Tussles for mussels: A species under threat in the Doo Lough valley

The historical threat of the pearl trade has been overtaken by fertiliser pollution and silt

Illustration: Michael Viney

Across the mountain, the wilder road to Galway twists through the bogs of Doo Lough Pass, skims the shores of two dark lakes and swerves through the old stone bridge that spans the Bundorragha river.

On its short, swift run down to the fiord of Killary harbour, the river is an idyllic salmon stream, with riffs and rock weirs and deep, swirling pools. In summer rains, upmarket anglers in wet-weather gear cast blissfully across the spate.

Along with the passage of salmon and sea trout to the lakes below Delphi Lodge, the beds of Bundorragha's pools are home to some of the largest and healthiest colonies of the freshwater pearl mussel, Margaritifera, in Ireland.

Fewer than 30 of our rivers now possess this beautiful mollusc, its black shells lined with gleaming nacre, violet and blue. And only a handful are breeding young to support this invertebrate’s remarkable lifespan of a century and more, scantily nourished on a flow of organic particles.

READ MORE

Equally remarkably, the mussel’s infant survival depends on preposterous odds.

In early autumn the female mussels release clouds of larvae called glochidia. Whirling downstream on the way to the sea, each microscopic larva has a matter of hours in which to be breathed into the gills of a swimming salmon or trout.
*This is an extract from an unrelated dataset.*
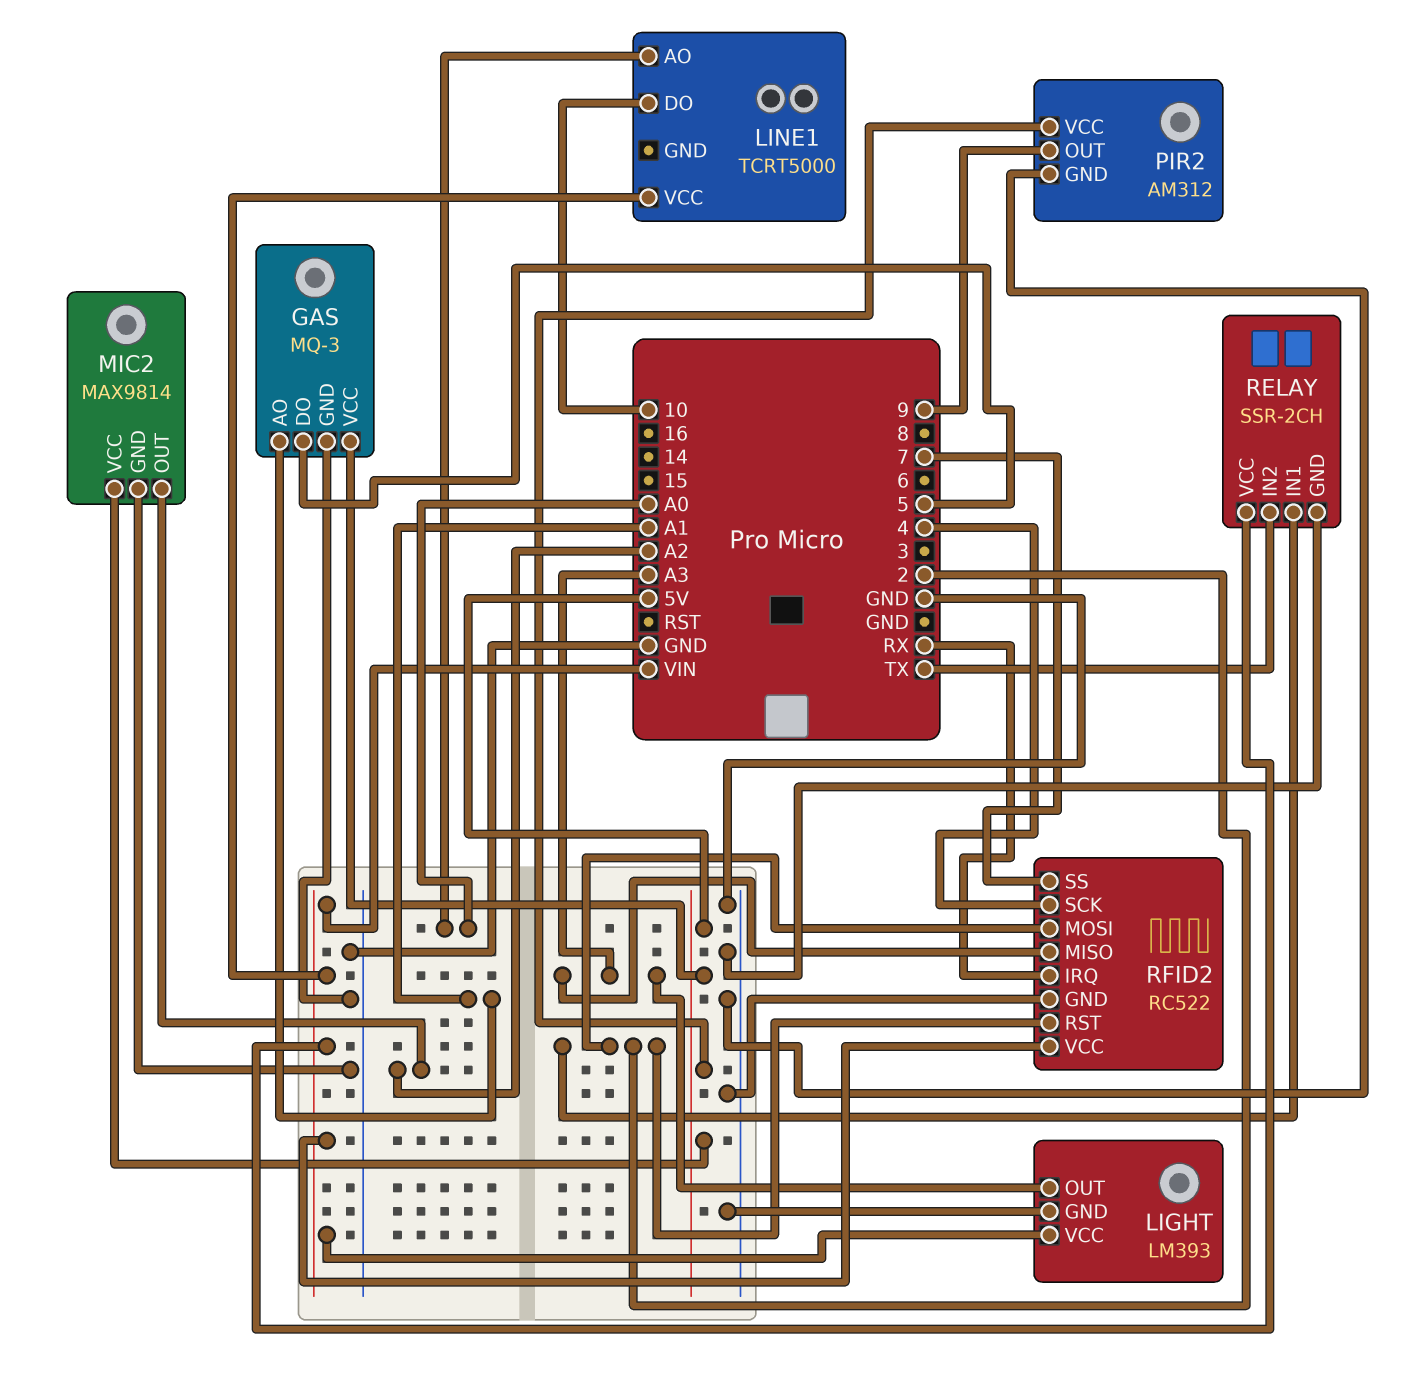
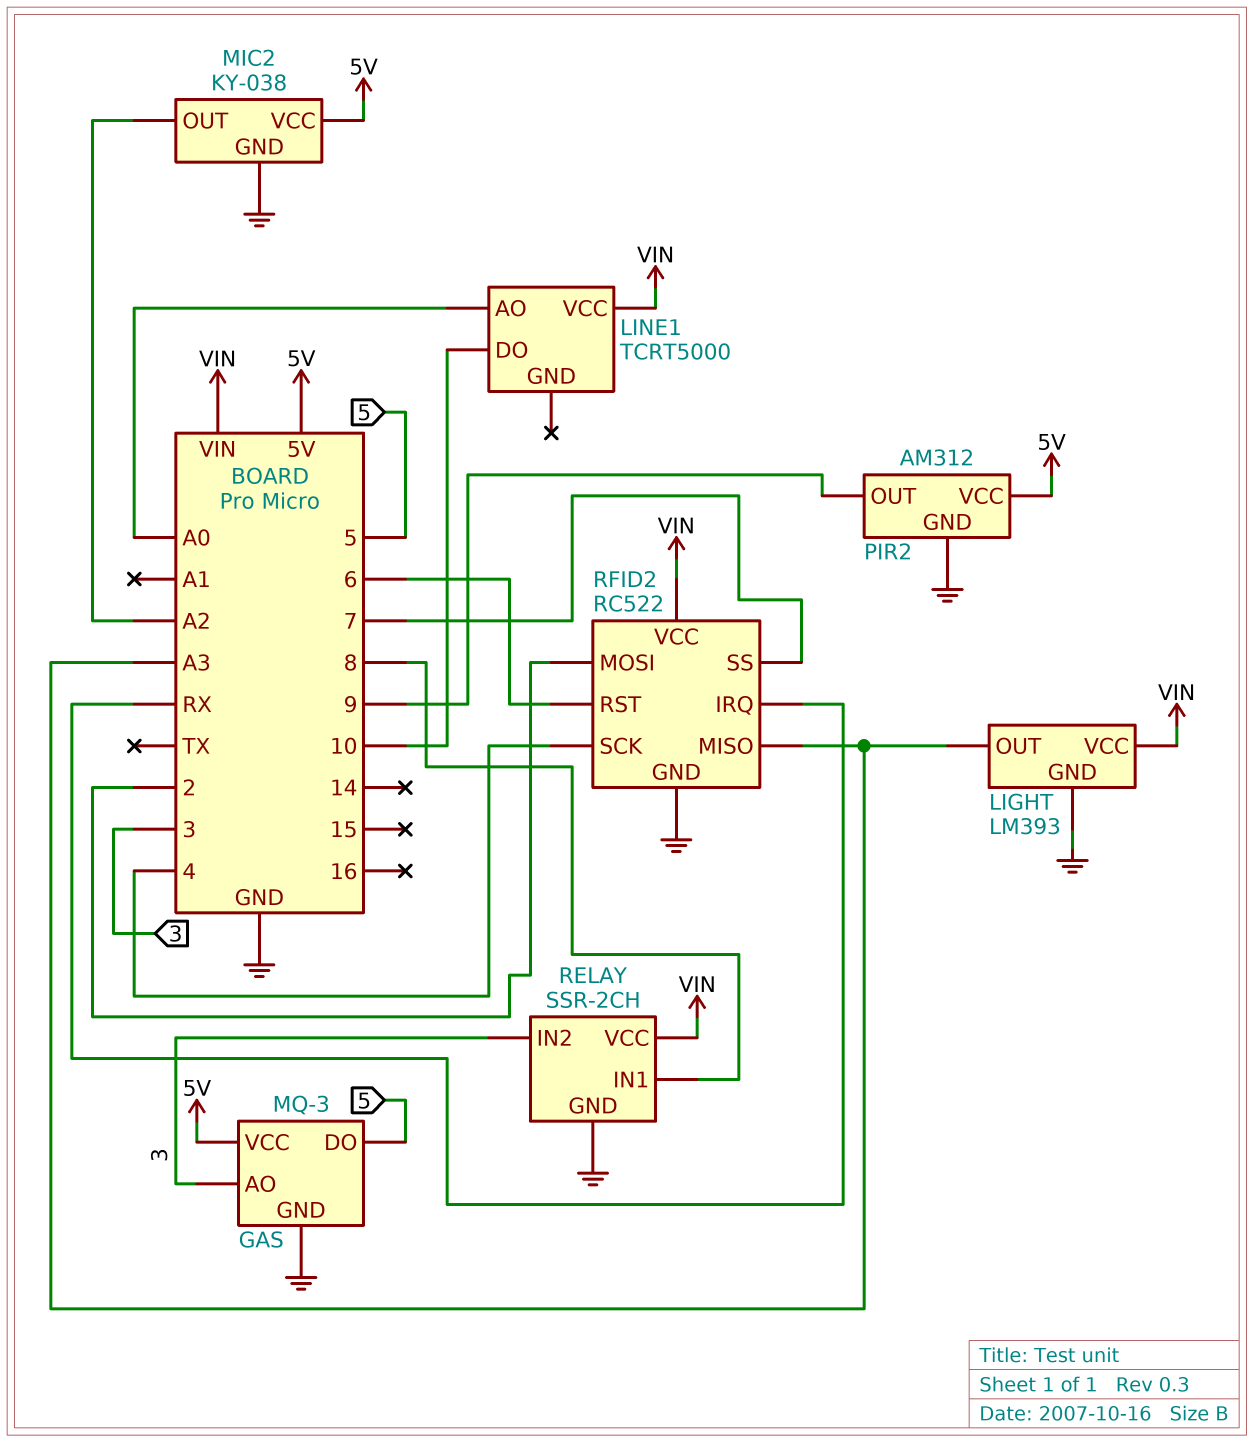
GAS pin AO: A1 -> 3
MIC2: MAX9814 -> KY-038
RELAY pin IN1: 2 -> 8
RELAY pin IN2: TX -> 3
RFID2 pin RST: 2 -> 6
Of some 10 million larvae per mussel, perhaps 40 find a host. Of those, perhaps two will hang on long enough (a couple of weeks), absorbing food from the gill tissue, to grow into viable but still minute shelled mussels.

They then fall off the fish and burrow into sand or gravel, where they live for some five years, feeding on bacteria. It takes this long for them to grow enough to withstand the tug of water in flash floods and the shifting of stones at the surface of the river bed. For this they need a flow of well-oxygenated water, free of smothering silt.

Pearl trade

The chief historical threat to the mussels was trade in their pearls though only perhaps one in 100, invaded by a parasitic fluke, seals it in layers of nacre. Huge numbers of mussels were sacrificed for a single saleable pearl, a pillage long outlawed in both islands but still rarely attempted.

Locations of the mussel rivers were once a semi-official secret. But the trade has faded and its transient damage has been overtaken by modern fertiliser pollution and the flow of silt from upland forestry and overgrazed hillsides. Research, rural awareness and protection for the species have become the new priorities.

Nineteen river catchments with the mussel have long been designated Special Areas of Conservation by the National Parks and Wildlife Service. But progress into actual management plans has been slow – a failure that this month brought threat of court action from the European Commission.

Such threats are now quite familiar to Ireland and many other countries slow to fulfil the EU nature directives. The controls available to Irish conservation have also had to deal with constitutional protection of property rights and its impact on law and regulation.

More active solutions have now been sought in agri-environmental schemes that embody local leadership and are backed by payments for ecological results. Among them is the multi-agency Pearl Mussel Project, which has been running for five years with a budget of €10 million.

Priority areas

If it succeeds, local farmers, researchers and advisers will collaborate to secure the mussels’ future in eight priority catchment areas in the west of Ireland. Bundorragha is among the first consultation meetings, and some 140 active sheep farmers are being asked to meet with the Pearl Mussel Project team at Glen Keen Farm on December 4th.

The long valley between Mweelrea and the Sheeffrys has some of the highest rainfall in Ireland, with silvery hillside cascades in every heavy downpour. While the lakes that feed the river can seem notably clear to anglers, the deeper flow of peat silt is a long-term hazard to Margaritifera.

These mountains were once severely overgrazed, but nothing in the new project proposes further limits to flocks. Its object is "maintaining natural habitats" and "farmers will be afforded flexibility to manage their lands in a way that achieves the best environmental result" (pearlmusselproject.ie/farm-scheme).

One small new measure is being trialled in Co Kerry, where the separate KerryLife Project, part-funded by the EU, works with farmers in the Caragh and Blackwater catchments. Fabric fences that let water through but hold back silt are meant to reduce run-off from farm roads and tracks into the rivers.

In the Doo Lough valley, however, natural forces are at their fiercest, and climate change already brings stronger storms and heavier rain to tear at mountainsides and bogs.

The valley’s farmers are a hardy, resourceful lot. If it’s worth their while, they’ll think of things to do – or not, as the case may be.